ACCU Conference 2008, Day 4

First session today was called “Is FP for me” and covered the areas in which functional programming might be useful. The session was given by Hubert Matthews and gave an excellent overview of when and where to use a functional programming language. He started by discussing the different types of language, using as examples Fortran (for mathematical calculation), COBOL (for business applications) and Lisp (for more algorithmic and abstract programming). Although all three languages were created in the 1950s, they are still with us today, COBOL having inspired the creation of imperative languages such as C/C++ and Smalltalk, Lisp providing ideas which have developed into Haskell, OCaml and similar.
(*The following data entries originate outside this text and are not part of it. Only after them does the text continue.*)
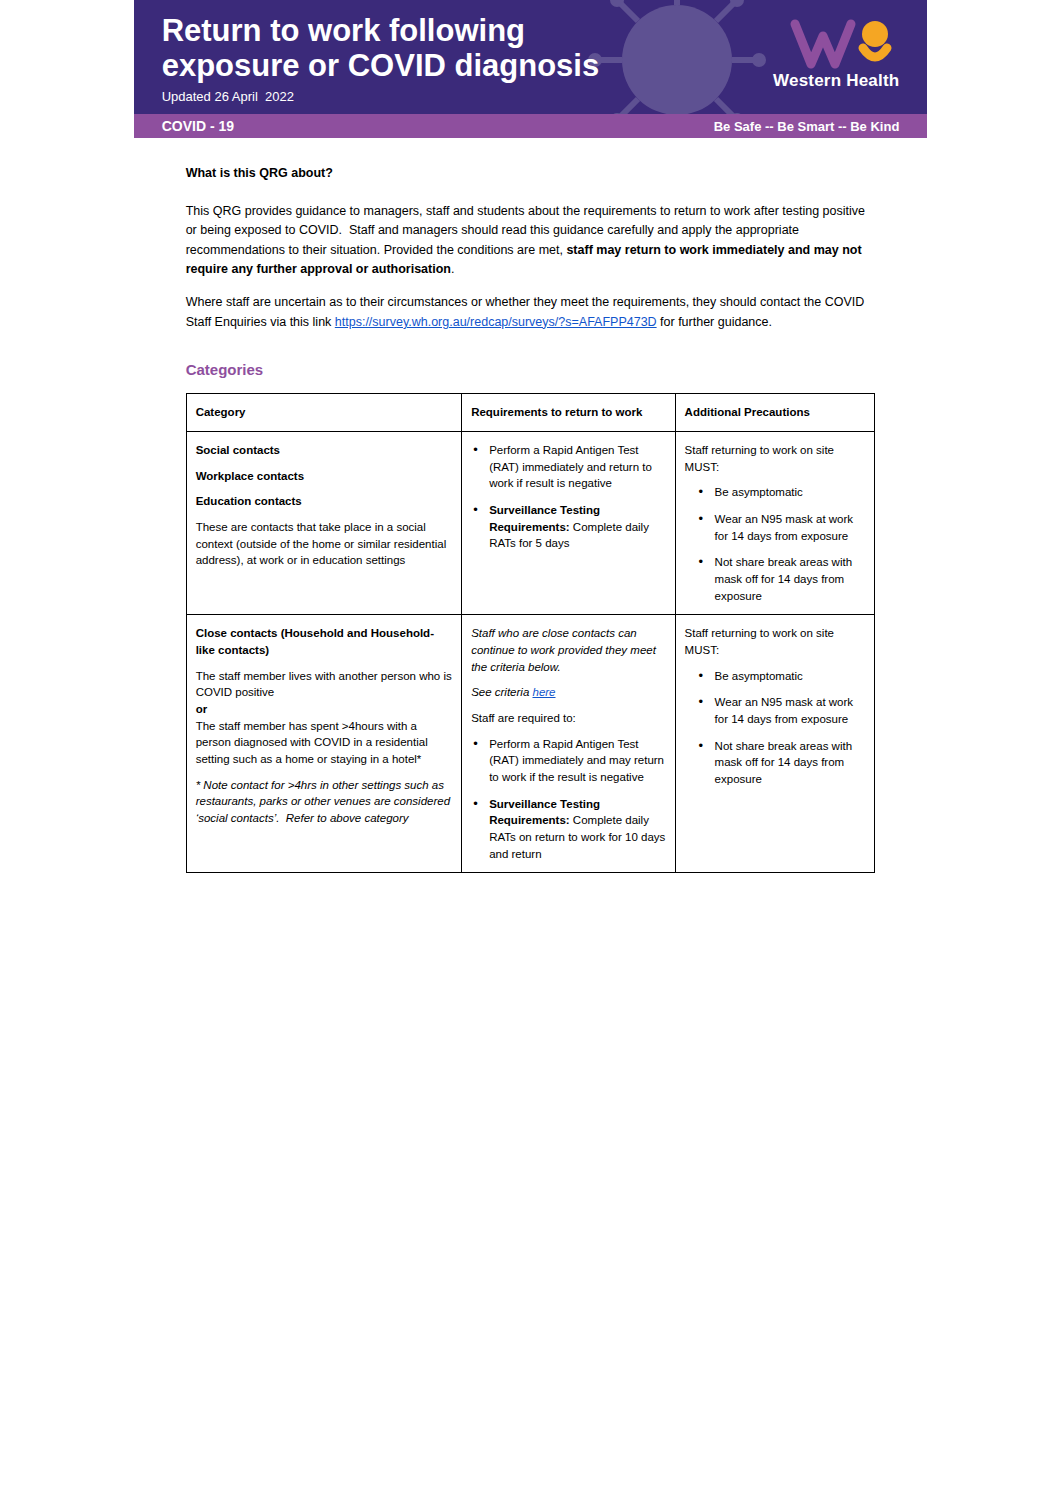Western Health
Return to work following
exposure or COVID diagnosis
Updated 26 April 2022
COVID - 19 Be Safe -- Be Smart -- Be Kind
What is this QRG about?
This QRG provides guidance to managers, staff and students about the requirements to return to work after testing positive or being exposed to COVID. Staff and managers should read this guidance carefully and apply the appropriate recommendations to their situation. Provided the conditions are met, staff may return to work immediately and may not require any further approval or authorisation.
Where staff are uncertain as to their circumstances or whether they meet the requirements, they should contact the COVID Staff Enquiries via this link https://survey.wh.org.au/redcap/surveys/?s=AFAFPP473D for further guidance.
Categories
| Category | Requirements to return to work | Additional Precautions |
| --- | --- | --- |
| Social contacts Workplace contacts Education contacts These are contacts that take place in a social context (outside of the home or similar residential address), at work or in education settings | Perform a Rapid Antigen Test (RAT) immediately and return to work if result is negative Surveillance Testing Requirements: Complete daily RATs for 5 days | Staff returning to work on site MUST: Be asymptomatic Wear an N95 mask at work for 14 days from exposure Not share break areas with mask off for 14 days from exposure |
| Close contacts (Household and Household-like contacts) The staff member lives with another person who is COVID positive or The staff member has spent >4hours with a person diagnosed with COVID in a residential setting such as a home or staying in a hotel* * Note contact for >4hrs in other settings such as restaurants, parks or other venues are considered ‘social contacts’. Refer to above category | Staff who are close contacts can continue to work provided they meet the criteria below. See criteria here Staff are required to: Perform a Rapid Antigen Test (RAT) immediately and may return to work if the result is negative Surveillance Testing Requirements: Complete daily RATs on return to work for 10 days and return | Staff returning to work on site MUST: Be asymptomatic Wear an N95 mask at work for 14 days from exposure Not share break areas with mask off for 14 days from exposure |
When asked which language would give a neophyte a good introduction into the techniques, Hubert suggested Haskell.

Second session, from Didier Verna, was on Lisp programming and was an interesting look at the state of the art for Lisp in today’s world. Didier is passionate about Lisp and energetically set us straight on some of the wrong impressions we might have had about Lisp, such as performance, strong/weak typing, the object system (CLOS) and optimisation. I first played around with Lisp many years ago and there have been a lot of improvements since then. I’m tempted…

I missed out on the final sessions as I had to run off to catch a train.

It’s been a very interesting conference and I took the opportunity to try and attend all the sessions on functional programming and see if I could figure out what it meant and what it was useful for. I can’t think of any projects that I could use it on at the moment, but some of the ideas I’ve heard are very useful in any programming toolkit, such as ‘no side effects’ in functions. As I mentioned in an earlier piece, the specialised tracks at ACCU are often on subjects that we can consider ‘emerging technologies’, in that they are not mainstream but where there is a growing interest in them. When there is strong interest in the tracks, as there were in this years ACCU, then it’s a pretty good indication that this is a technology that is set to become more mainstream in the next years. Keep an eye on Functional Programming.